IN REPORT NO. 18-18, Audit of the Office of Health Care Assurance’s Adult Residential Care Homes Program, we examined the Office of Health Care Assurance’s (OHCA) relicensing process. That process is integral to OHCA’s ability to ensure that care homes maintain certain quality of care standards to safeguard the health, safety, and welfare of care home residents. Relicensing is a time-consuming effort, which relies heavily on the judgment and discretion of the office’s nurse consultants who inspect adult residential care homes (ARCHs) and expanded adult residential care homes (E-ARCHs) and identify deficiencies in quality of care standards.

What We Found
We found that OHCA renewed licenses without first completing the relicensing process, substituted much less rigorous unannounced care home visits for statutorily required inspections and issued licenses without even inspecting or visiting the facility.

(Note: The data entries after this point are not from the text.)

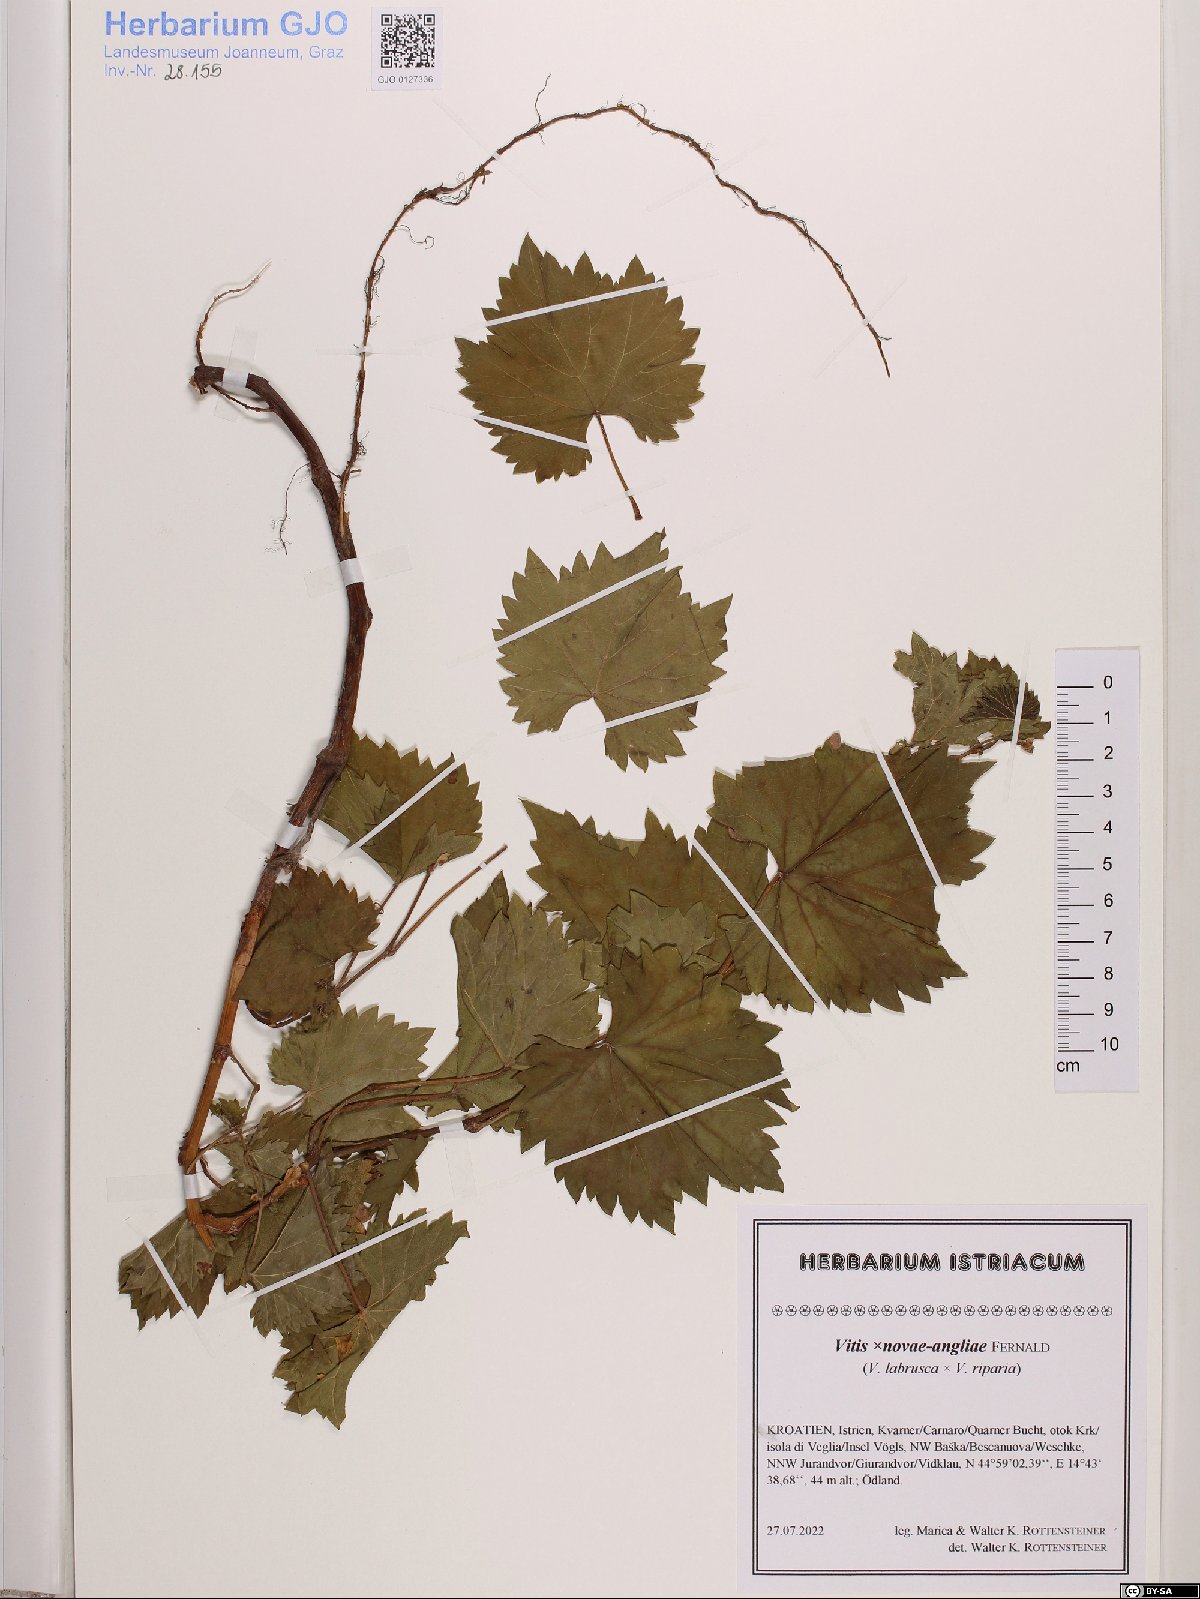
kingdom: Plantae
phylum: Tracheophyta
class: Magnoliopsida
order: Vitales
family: Vitaceae
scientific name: Vitaceae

About half of the 214 care homes we sampled were allowed to operate in 2017 with either an expired license or a license hastily issued before all required steps of the relicensing process were completed. Of these, OHCA had yet to complete the inspection process from 2016 for 22 care homes. In 2017, eight care homes in our sample had 20 or more deficiencies with certain quality of care standards, but OHCA relicensed them before those deficiencies were resolved. Most of the time, OHCA simply renewed a care home’s license.In addition, we found that OHCA has no written guidelines for enforcement if licensees cannot or will not comply with quality of care standards. For instance, OHCA neither ranks specific care home deficiencies according to severity nor does it have guidance on the number of deficiencies that would disqualify a care home from license renewal. This may at least partially explain why OHCA did not sanction or fine a single care home nor did it completely terminate a single care home license in the 10-year period from 2007 to 2017, even for care homes with substantial or repeat deficiencies.

Why Did These Problems Occur?
We found that OHCA’s primary objective appears to support the continued operations of care homes, not to ensure the health, safety, or welfare of the facilities’ residents as mandated by statute. Perhaps, as a result, we found that OHCA lacks the basic organizational infrastructure necessary to guide and support its relicensing activities. For instance, it has no uniform system to track inspections and review and update information. In addition, OHCA has no internal timelines or deadlines for each step of the relicensing process to ensure tasks are completed within a specific timeframe, and ultimately, before a care home’s one-year license expires.

Why Do These Problems Matter?
“Assurance” is the “A” in OHCA. Assurance assumes that care home residents’ health, safety, and welfare are protected. However, relicensing a care home before the inspection process is completed or doing so without verifying compliance does not provide assurance. And failure to fully define and use enforcement authority do not provide assurance. To the contrary, these circumstances, which we found to exist at OHCA, likely increases the risk to the health, safety, and welfare of care home residents.